BindingExpressionBase クラス UpdateSource() メソッド
public virtual void UpdateSource ()

UpdateSource() メソッドは、ターゲットプロパティの値でソースプロパティの値を明示的に更新します。このメソッドは Mode プロパティが TwoWay または OneWayToSource のときに使用します。

UpdateSource() とは逆に、ソースプロパティの値でターゲットプロパティを更新する UpdateTarget() メソッドも用意されています。

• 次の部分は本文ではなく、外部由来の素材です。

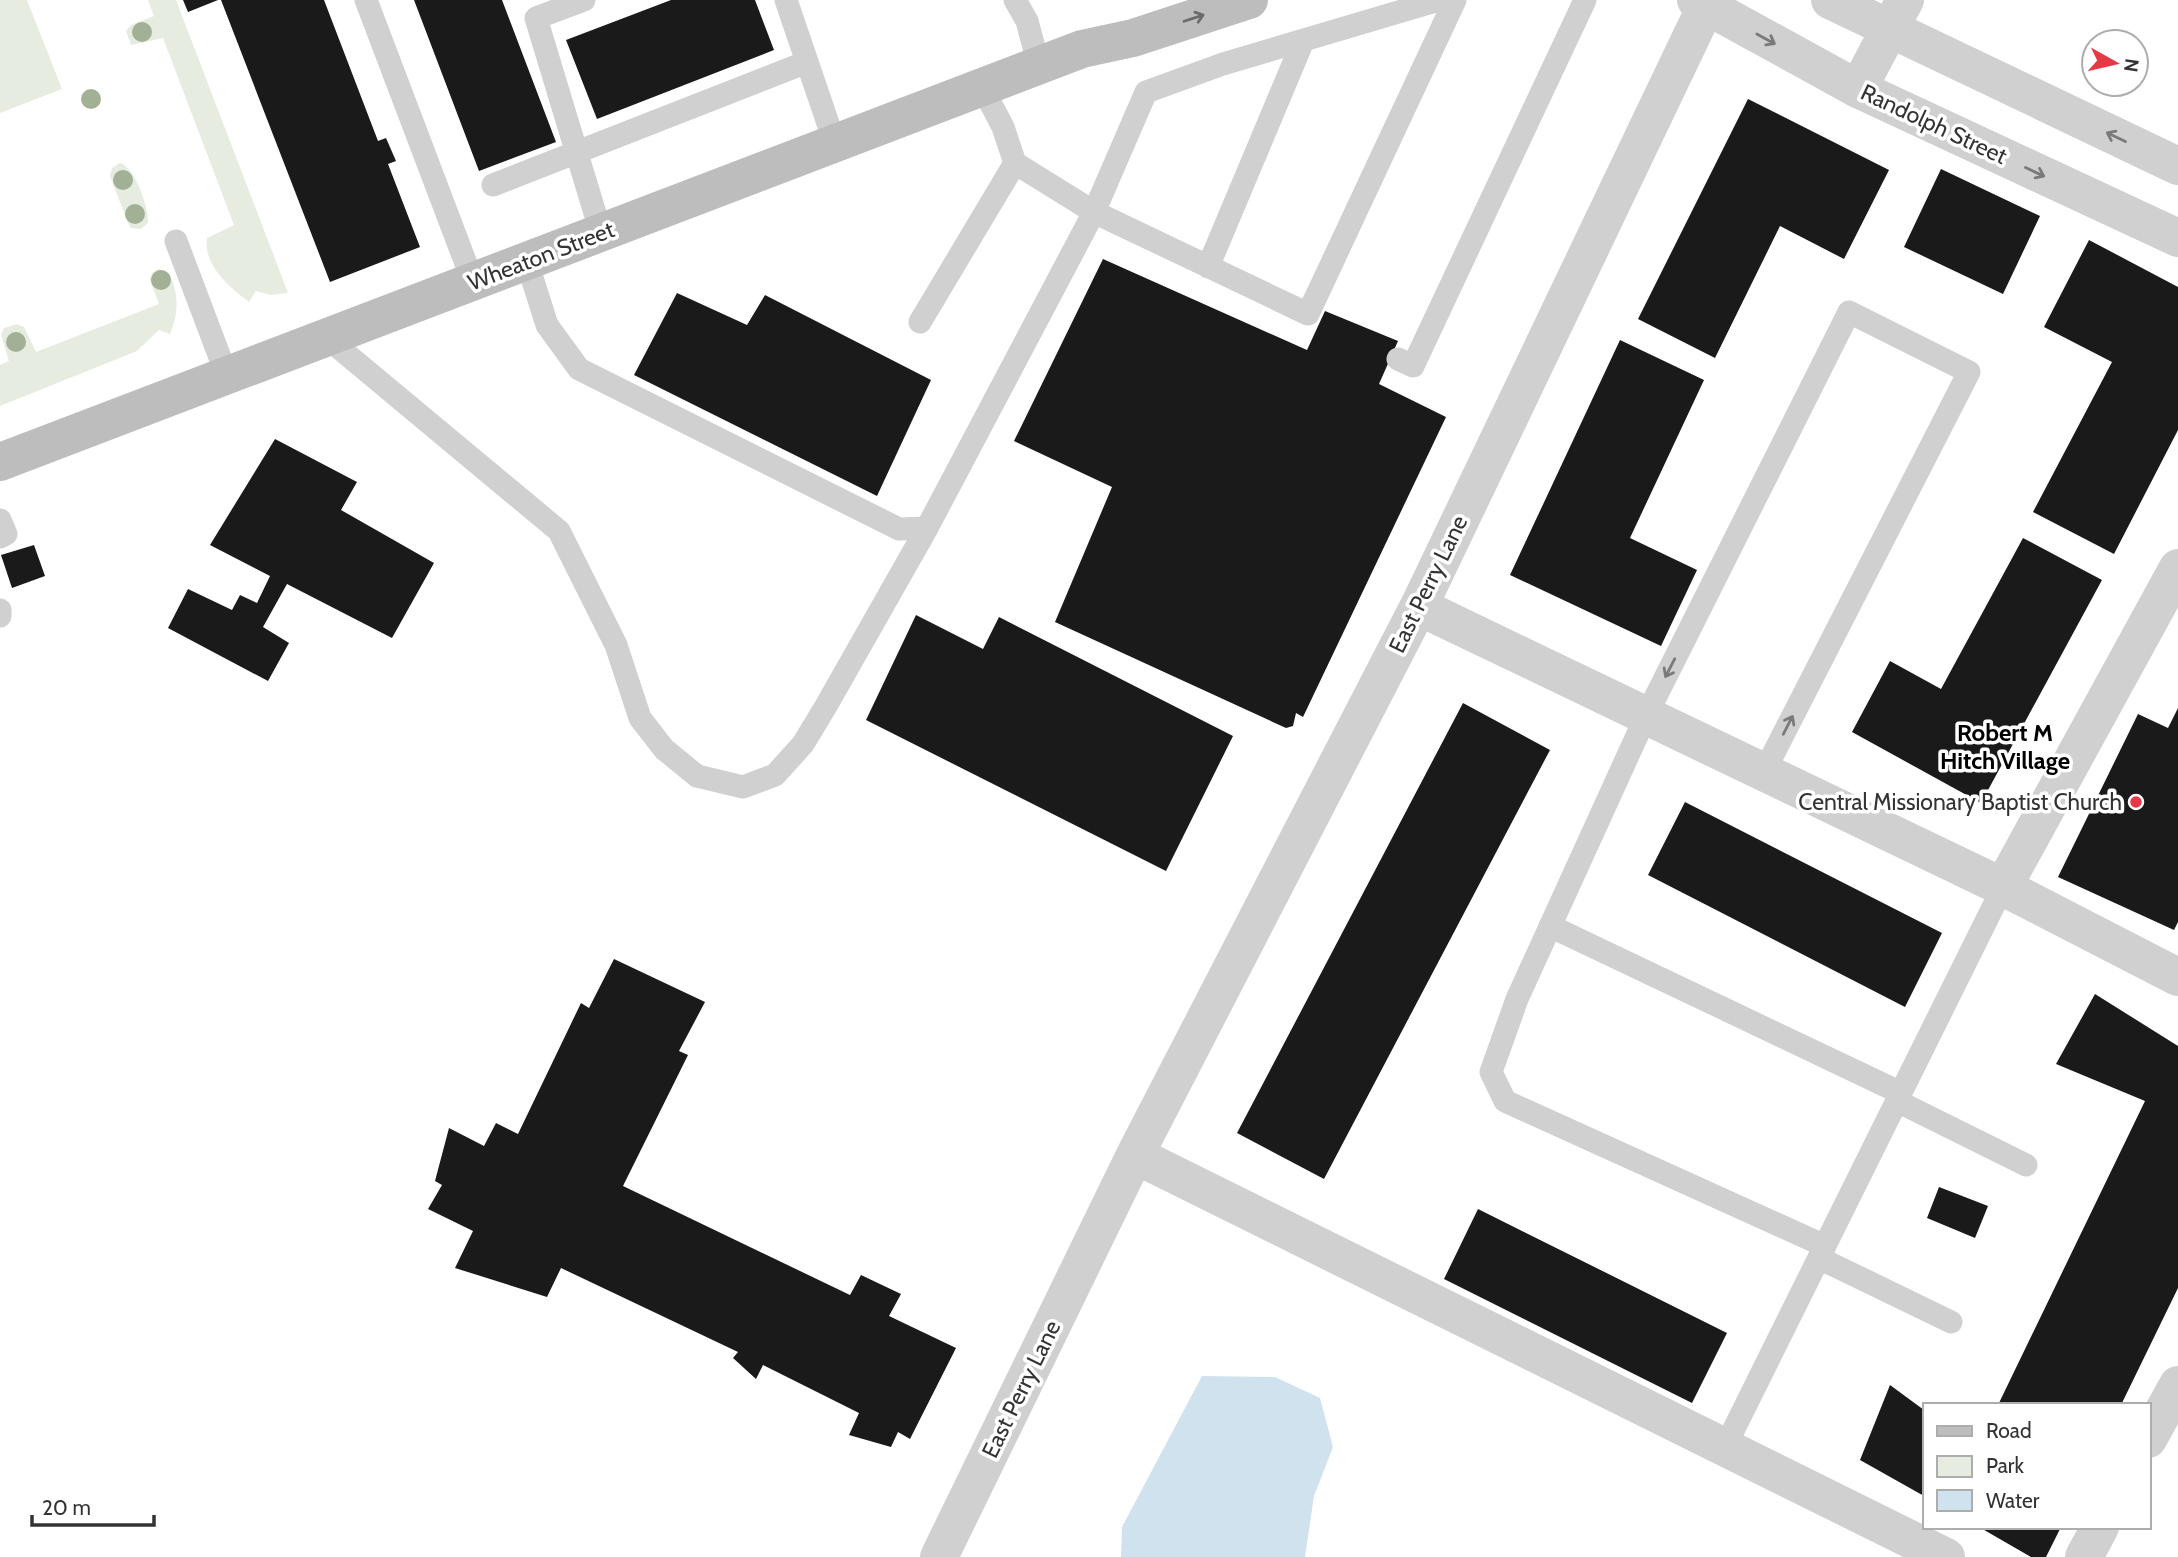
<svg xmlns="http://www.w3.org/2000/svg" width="2178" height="1557" font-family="Cabin,sans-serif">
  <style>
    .green { fill: #e6ecdf }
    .water { fill: #cfe2ee }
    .building { fill: #1a1a1a }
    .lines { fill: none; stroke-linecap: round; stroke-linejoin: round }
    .service { stroke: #d0d0d0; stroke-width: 23 }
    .minor { stroke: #d0d0d0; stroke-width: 38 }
    .tertiary { stroke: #d0d0d0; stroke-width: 38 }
    .secondary { stroke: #bdbdbd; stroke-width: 38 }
    .tree { fill: #a2b095 }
    .oneway { stroke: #6a6a6a }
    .oneway2 { stroke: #7a7a7a }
    .poi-dot { fill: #e63946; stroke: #fff; stroke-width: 2.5 }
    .labels { text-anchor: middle; stroke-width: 7; stroke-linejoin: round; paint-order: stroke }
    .street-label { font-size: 23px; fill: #333; stroke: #fff }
    .poi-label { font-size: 23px; fill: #333; stroke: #fff; text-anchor: end }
    .neighbourhood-label { font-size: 24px; font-weight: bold; fill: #000; stroke: #fff }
  </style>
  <rect width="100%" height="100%" fill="#fff"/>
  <path class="green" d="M0,0H27L62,89L0,113Z
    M148,0H176L288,293L270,295L256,291L249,302C230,288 203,265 207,238L234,225L163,38L131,45L126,31L131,25L154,16Z
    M120,163C135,167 149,208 148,223L141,229L131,228L128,223L110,176L112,168Z
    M158,269L169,273C179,294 179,313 170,334L159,330L137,351L0,406V365L9,361L1,335L4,328L17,324L24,327L36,352L159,304L150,280L152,273Z"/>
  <path class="water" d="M1202,1376L1275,1377L1320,1398L1333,1447L1314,1496L1305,1557H1121L1122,1527Z"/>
  <path class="building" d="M183,0H218L188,12Z
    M221,0H324L378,141L386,138L396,161L388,164L420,247L330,282Z
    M414,0H502L556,142L479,171Z
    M671,0H755L774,50L597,119L566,40Z
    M1748,99L1889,170L1844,259L1780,226L1715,358L1638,319Z
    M1941,169L2040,216L2003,294L1904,247Z
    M2089,240L2178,287V430L2114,554L2033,512L2112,362L2044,327Z
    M1103,259L1307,350L1325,311L1398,341L1379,384L1446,417L1303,717L1296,713L1293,726L1286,728L1055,622L1112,487L1014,441Z
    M677,293L747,325L765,295L931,380L877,496L634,375Z
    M1620,340L1704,380L1630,538L1697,570L1661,646L1510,575Z
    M275,439L357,482L341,510L434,563L392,638L287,584L263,627L289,643L268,681L168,628L188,589L232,610L240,595L257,603L270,576L210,545Z
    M2023,538L2102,580L1981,803L1852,732L1890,661L1941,689Z
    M34,545L45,576L12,588L1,555Z
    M916,615L983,649L999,617L1233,736L1166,871L866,720Z
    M1463,703L1550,750L1324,1179L1237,1133Z
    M2178,708V922L2174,930L2058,877L2138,714L2168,728Z
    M1685,802L1942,933L1905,1007L1648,875Z
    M614,959L705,1002L679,1051L688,1055L623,1186L850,1295L861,1275L901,1294L889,1316L956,1348L910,1439L898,1432L891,1447L849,1435L859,1413L763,1365L756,1379L733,1358L738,1352L561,1268L547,1297L455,1268L473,1231L428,1209L442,1185L435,1181L449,1128L484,1146L496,1123L518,1134L581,1003L589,1008Z
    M2095,994L2178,1046V1288L2121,1405H1998L2145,1101L2056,1064Z
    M1939,1187L1988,1206L1975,1238L1927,1218Z
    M1478,1209L1727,1333L1692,1403L1444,1279Z
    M1890,1385L1924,1410V1496L1860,1460Z
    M1979,1527H2061L2046,1557H2031Z"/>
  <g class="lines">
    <path class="service" d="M366,0L473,282
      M584,0L536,18L601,233
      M786,0L835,144
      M1015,0L1027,21L1039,66
      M982,87L1003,127L1015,163L1094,212L1308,314L1455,0
      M493,185L807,62
      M176,241L227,376
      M527,262L547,325L579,369L899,529L927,528L1094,212L1146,92L1223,64L1439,0
      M1208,267L1303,41
      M920,322L1015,163
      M326,337L559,531L616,645L640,718L664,749L697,776L743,787L775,775L803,744L826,706L927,528
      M1398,359L1413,366L1585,0
      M0,520L6,534L0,537
      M0,610V616
      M1764,772L1969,372L1849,312L1646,716L1517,999L1491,1072L1505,1101L1825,1246
      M1550,926L1901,1093
      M1897,1101L2026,1165
      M1819,1258L1951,1322
      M1725,1447L2003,887"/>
    <path class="minor" d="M1858,89L1905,0
      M1421,602L1426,610L2003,887L2178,568
      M2003,887L2178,977
      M1135,1155L1946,1557
      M2148,1439L2178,1385
      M939,1557L1135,1155L1421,602L1706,6
      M2084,1557L2100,1527"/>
    <path class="tertiary" d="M1696,0L1858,89L2178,238
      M1830,0L2178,166"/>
    <path class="secondary" d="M0,462L1082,49L1133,38L1249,0"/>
  </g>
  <g class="tree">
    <circle cx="142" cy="32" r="10"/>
    <circle cx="91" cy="99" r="10"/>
    <circle cx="123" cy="180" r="10"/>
    <circle cx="135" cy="214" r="10"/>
    <circle cx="161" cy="280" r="10"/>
    <circle cx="16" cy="342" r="10"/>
  </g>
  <defs><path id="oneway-shaft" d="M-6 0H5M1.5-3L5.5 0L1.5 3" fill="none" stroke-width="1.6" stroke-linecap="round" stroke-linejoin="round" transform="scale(1.75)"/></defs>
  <use class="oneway" href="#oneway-shaft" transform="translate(1194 18) rotate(-18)"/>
  <g class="oneway2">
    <use href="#oneway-shaft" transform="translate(1766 39) rotate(29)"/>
    <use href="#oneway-shaft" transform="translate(2116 137) rotate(-154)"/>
    <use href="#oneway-shaft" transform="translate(2035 172) rotate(25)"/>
    <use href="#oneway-shaft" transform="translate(1670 668) rotate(117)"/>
    <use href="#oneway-shaft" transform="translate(1788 725) rotate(-63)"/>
  </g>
  <circle class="poi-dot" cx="2136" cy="802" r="7"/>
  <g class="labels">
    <g class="street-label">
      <text transform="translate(1934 124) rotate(25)" y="8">Randolph Street</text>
      <text transform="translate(541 256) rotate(-21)" y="8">Wheaton Street</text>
      <text transform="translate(1428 584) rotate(-64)" y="8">East Perry Lane</text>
      <text transform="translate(1021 1389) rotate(-64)" y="8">East Perry Lane</text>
    </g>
    <g class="poi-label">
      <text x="2122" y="810">Central Missionary Baptist Church</text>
    </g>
    <g class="neighbourhood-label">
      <text x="2005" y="741">Robert M<tspan x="2005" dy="28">Hitch Village</tspan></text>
    </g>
  </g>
  <rect x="1923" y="1403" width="228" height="126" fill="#ffffff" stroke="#adadad" stroke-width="2"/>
  <rect x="1937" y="1426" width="35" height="10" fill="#bdbdbd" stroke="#adadad" stroke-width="2"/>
  <text x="1986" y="1438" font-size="21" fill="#333333">Road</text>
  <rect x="1937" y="1456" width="35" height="21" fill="#e6ecdf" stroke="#adadad" stroke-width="2"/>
  <text x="1986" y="1473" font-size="21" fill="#333333">Park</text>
  <rect x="1937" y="1490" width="35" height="21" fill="#cfe2ee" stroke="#adadad" stroke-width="2"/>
  <text x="1986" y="1508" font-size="21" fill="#333333">Water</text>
  <g transform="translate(2115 63) rotate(98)"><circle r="33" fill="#ffffff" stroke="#adadad" stroke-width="2"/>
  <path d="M0-5L12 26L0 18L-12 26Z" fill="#e63946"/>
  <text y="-10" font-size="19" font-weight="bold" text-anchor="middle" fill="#333333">N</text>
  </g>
  <path d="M32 1515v10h122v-10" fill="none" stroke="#333333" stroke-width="3.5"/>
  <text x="42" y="1515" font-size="21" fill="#333333" stroke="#ffffff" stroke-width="5" paint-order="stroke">20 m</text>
</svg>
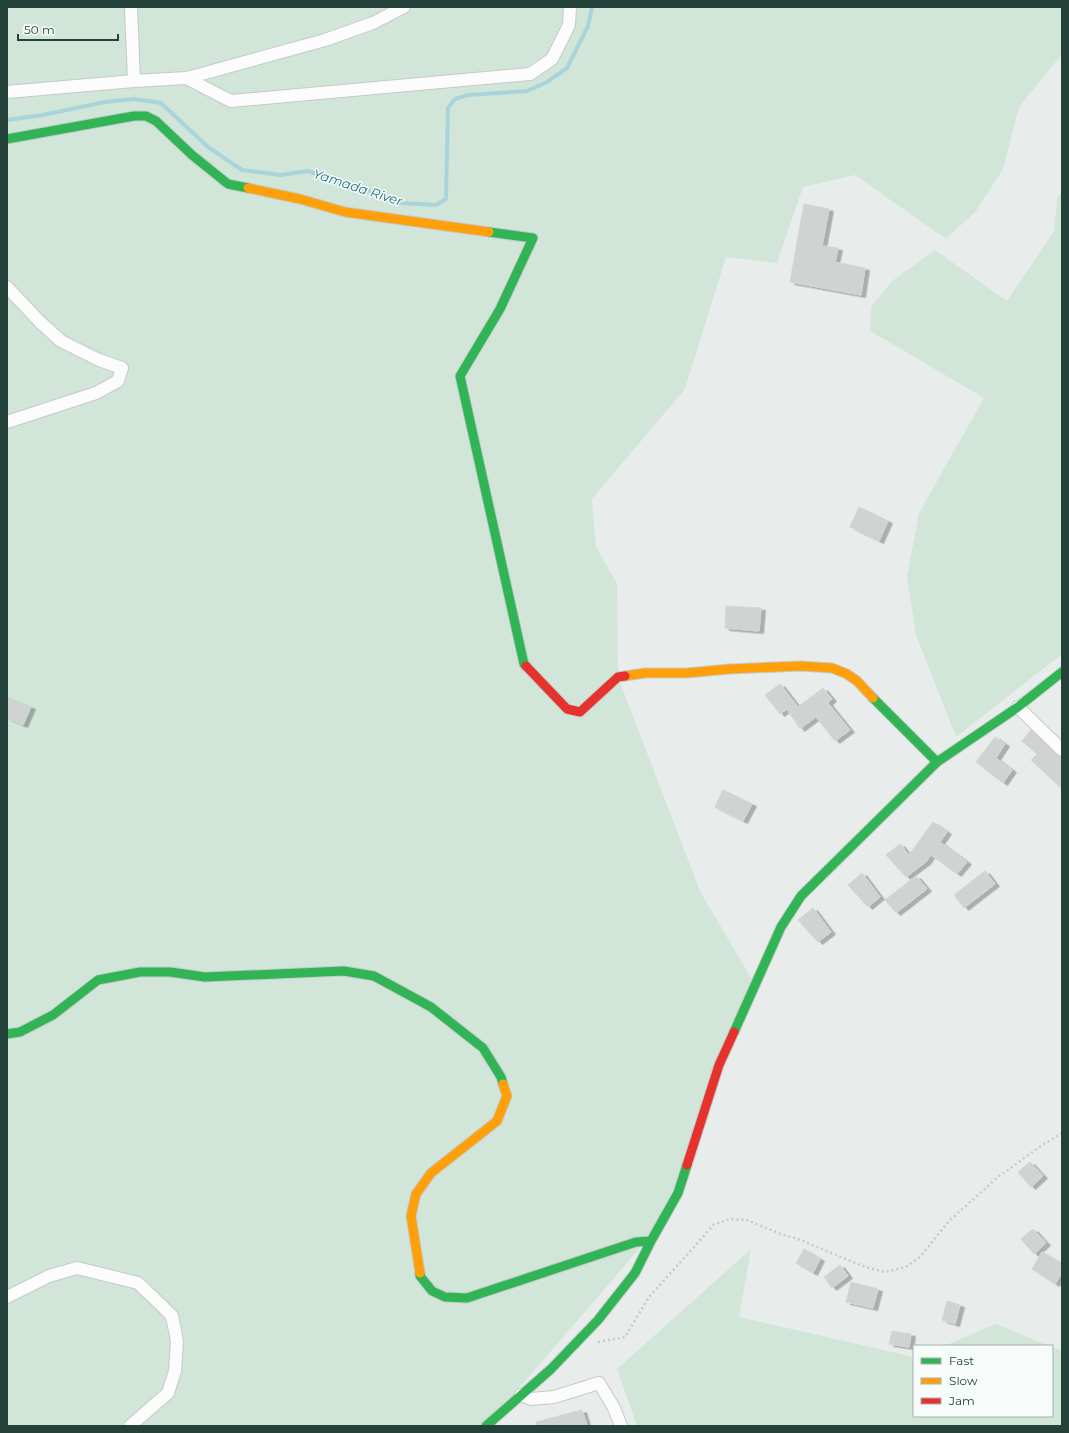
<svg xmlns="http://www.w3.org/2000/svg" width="1069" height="1433" font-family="Montserrat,sans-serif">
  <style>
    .green { fill: #d1e6d8 }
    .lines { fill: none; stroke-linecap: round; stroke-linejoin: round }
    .stream { stroke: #a9d4db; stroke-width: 4 }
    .building { fill: #cfd4d2; stroke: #d1d6d4; filter: url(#shadow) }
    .street-casing { stroke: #c5cac8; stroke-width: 14 }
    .fast-casing { stroke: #c3cbc8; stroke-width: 11 }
    .slow-casing { stroke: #c3cbc8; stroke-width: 11 }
    .jam-casing { stroke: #c3cbc8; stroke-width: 11 }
    .path { stroke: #c3ccca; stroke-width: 2.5; stroke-dasharray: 2 3; stroke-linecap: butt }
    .street { stroke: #fcfcfc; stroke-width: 12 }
    .fast { stroke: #30b455; stroke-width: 9 }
    .slow { stroke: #ff9f0a; stroke-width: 9 }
    .jam { stroke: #e5322d; stroke-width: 9 }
    .labels { text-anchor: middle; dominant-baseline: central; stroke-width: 3; stroke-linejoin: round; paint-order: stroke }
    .water-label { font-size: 13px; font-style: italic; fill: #1c6f80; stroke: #f7fbf9 }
  </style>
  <defs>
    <filter id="shadow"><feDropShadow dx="4.5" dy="2.5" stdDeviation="0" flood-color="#0004"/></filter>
  </defs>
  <rect width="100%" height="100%" fill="#e8edeb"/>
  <path class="green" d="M7,7H1062V54L1019,107L1003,169L976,211L946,239L855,175L803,187L777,263L726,257L685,389L592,499L596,546L617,584L618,677L700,891L755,985L659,1226L488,1424L489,1426H7Z
    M1062,192V654L956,737L916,635L907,577L919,513L984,398L870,331L871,307L892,281L935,250L1007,301L1054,231L1057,198Z
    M751,1249L739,1317L914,1357V1416H1052V1347L1062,1351V1426H637L617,1369Z
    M996,1324L1049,1346H944Z"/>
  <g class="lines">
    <path class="stream" d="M7,120L43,115L105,102L134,99L161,103L208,147L242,170L281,175L308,171L369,191L401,203L436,205L446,199L448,108L455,99L468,95L527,91L547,82L567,68L588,26L592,7"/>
  </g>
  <path class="building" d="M804,204L829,209L822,246L838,248L835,262L865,268L861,295L790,282Z
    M859,507L888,521L879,541L850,527Z
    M726,606L761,608L759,631L725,628Z
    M780,684L798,707L823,688L832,699L828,703L850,730L835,741L816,717L800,729L787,709L780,714L765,695Z
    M7,697L31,707L23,725L7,718Z
    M1031,730L1057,755L1062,758V789L1031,760L1037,754L1022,741Z
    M995,737L1005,744L996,758L1012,770L1003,783L976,762Z
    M723,790L752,804L743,821L715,807Z
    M933,822L947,832L940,842L967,862L957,874L931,855L926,862L906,877L886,855L900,844L909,855Z
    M985,871L995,884L964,908L954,895Z
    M862,873L880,897L868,907L848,885Z
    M916,876L927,889L896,913L885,900Z
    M813,908L831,932L818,942L798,920Z
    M1030,1162L1043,1176L1031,1187L1018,1172Z
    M1033,1229L1046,1243L1034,1254L1021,1239Z
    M804,1249L820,1259L813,1273L796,1263Z
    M1042,1252L1062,1264V1273L1055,1284L1032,1269Z
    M840,1265L848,1276L832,1288L824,1277Z
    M851,1282L878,1289L873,1308L846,1302Z
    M947,1301L960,1305L955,1324L942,1320Z
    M892,1331L911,1334L909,1347L889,1344Z
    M582,1410L587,1426H536V1422Z"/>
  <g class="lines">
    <g class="street-casing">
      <path id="street" d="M186,78L231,101L530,74L552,59L569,25L570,7
        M134,81L186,78L198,75L325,40L373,23L404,7
        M7,92L134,81L131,7
        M7,287L40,322L61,341L99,360L122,368L118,381L96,393L7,422
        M1018,707L1062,750
        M7,1297L49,1276L77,1268L138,1283L159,1303L172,1316L177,1341L175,1371L168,1393L130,1426
        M521,1395L531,1399L554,1397L599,1383L614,1408L621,1426"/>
    </g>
    <g class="fast-casing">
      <path id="fast" d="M7,139L134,116H146L156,121L192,155L228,184L248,188
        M489,232L533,238L500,309L460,376L524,664L526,666
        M873,698L937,762
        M734,1032L781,927L801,896L937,762L1018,707L1062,672
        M7,1034L20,1032L53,1015L98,980L140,972H170L205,977L344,971L374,976L431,1007L483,1048L501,1077L503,1084
        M420,1273V1276L432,1291L445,1297L467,1298L636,1242L651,1241
        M486,1426L551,1369L598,1320L635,1273L651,1241L678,1193L687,1165"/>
    </g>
    <g class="slow-casing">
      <path id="slow" d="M248,188L300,199L345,212L489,232
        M625,676L645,673H687L729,669L801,666L832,668L847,674L857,681L873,698
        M420,1273L411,1216L416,1194L431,1173L497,1121L507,1096L503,1084"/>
    </g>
    <g class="jam-casing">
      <path id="jam" d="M526,666L567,709L580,712L618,677L625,676
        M687,1165L719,1065L734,1032"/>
    </g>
    <path class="path" d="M598,1342L625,1337L649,1297L703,1237L713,1225L729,1219L747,1220L781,1234L798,1239L865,1267L885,1272L906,1267L920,1257L949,1221L998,1177L1041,1146L1062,1133"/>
    <use href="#street" class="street"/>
    <use href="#fast" class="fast"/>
    <use href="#slow" class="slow"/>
    <use href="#jam" class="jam"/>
  </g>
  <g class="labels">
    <g class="water-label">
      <text transform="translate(358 187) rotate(18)">Yamada River</text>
    </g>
  </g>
  <rect width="1069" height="1433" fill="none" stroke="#24423a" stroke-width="16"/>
  <rect x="913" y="1345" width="140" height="72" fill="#f7fbf9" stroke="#a3b1ad"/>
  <rect x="921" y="1358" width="20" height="6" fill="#30b455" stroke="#a3b1ad"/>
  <text x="949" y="1365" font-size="12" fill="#24423a">Fast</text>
  <rect x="921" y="1378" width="20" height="6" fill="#ff9f0a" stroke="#a3b1ad"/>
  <text x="949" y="1385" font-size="12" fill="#24423a">Slow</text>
  <rect x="921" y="1398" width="20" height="6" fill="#e5322d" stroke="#a3b1ad"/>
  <text x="949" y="1405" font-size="12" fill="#24423a">Jam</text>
  <path d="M18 34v6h100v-6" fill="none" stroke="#24423a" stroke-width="2"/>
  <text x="24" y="34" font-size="12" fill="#24423a" stroke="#f7fbf9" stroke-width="3" paint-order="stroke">50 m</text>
</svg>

BindingExpressionBase クラス UpdateTarget() メソッド
public virtual void UpdateTarget ()

バインドしているデータをリアルタイムで更新させる必要がなく、「OK」ボタンなど、最終的な処理の更新を許可する操作が行われた時点で全てのデータを更新させる処理に必要になります。手動でデータの更新を行う場合に利用してください。

コード2
using System;
using System.Windows;
using System.Windows.Data;
using System.Windows.Controls;

class User {
	private string name;

	public string Name {
		set { name = value; }
		get { return name; }
	}
}

class Test : Window {
	[STAThread]
	public static void Main() {
		Window wnd = new Test();
		Application app = new Application();
		app.Run(wnd);
	}

	private User user;
	private Label label;
	private TextBox textBox;
	private Button button;
	private BindingExpressionBase labelBindingExpr, textBoxBindingExpr;

	public Test() {
		user = new User();

		Binding bind1 = new Binding();
		bind1.Mode = BindingMode.OneWay;

		Binding bind2 = new Binding();
		bind2.Mode = BindingMode.OneWayToSource;
		bind2.UpdateSourceTrigger = UpdateSourceTrigger.Explicit;

		label = new Label();
		labelBindingExpr = label.SetBinding(ContentControl.ContentProperty, "Name");

		textBox = new TextBox();
		textBox.Margin = new Thickness(10);
		textBox.Text = "名前を入力してください";
		textBoxBindingExpr = textBox.SetBinding(TextBox.TextProperty, "Name");

		button = new Button();
		button.Content = "OK";
		button.Click += buttonClick;

		StackPanel panel = new StackPanel();
		panel.Children.Add(label);
		panel.Children.Add(textBox);
		panel.Children.Add(button);
		panel.DataContext = user;

		Content = panel;
	}

	private void buttonClick(Object sender, RoutedEventArgs e) {
		textBoxBindingExpr.UpdateSource();
		labelBindingExpr.UpdateTarget();
	}
}
実行結果
コード1 実行結果

コード2は、ラベルとテキストボックスに Binding オブジェクトを設定していますが、このプログラムではバインディングソースやターゲットのプロパティの変更で自動的に更新されることはありません。バインディングソースの User クラスにはプロパティの変更を通知する仕組みを実装していませんし、テキストボックスに設定している Binding オブジェクトの UpdateSourceTrigger プロパティには、Explicit が設定されているため UpdateSource() メソッドの呼び出し以外で更新されることはありません。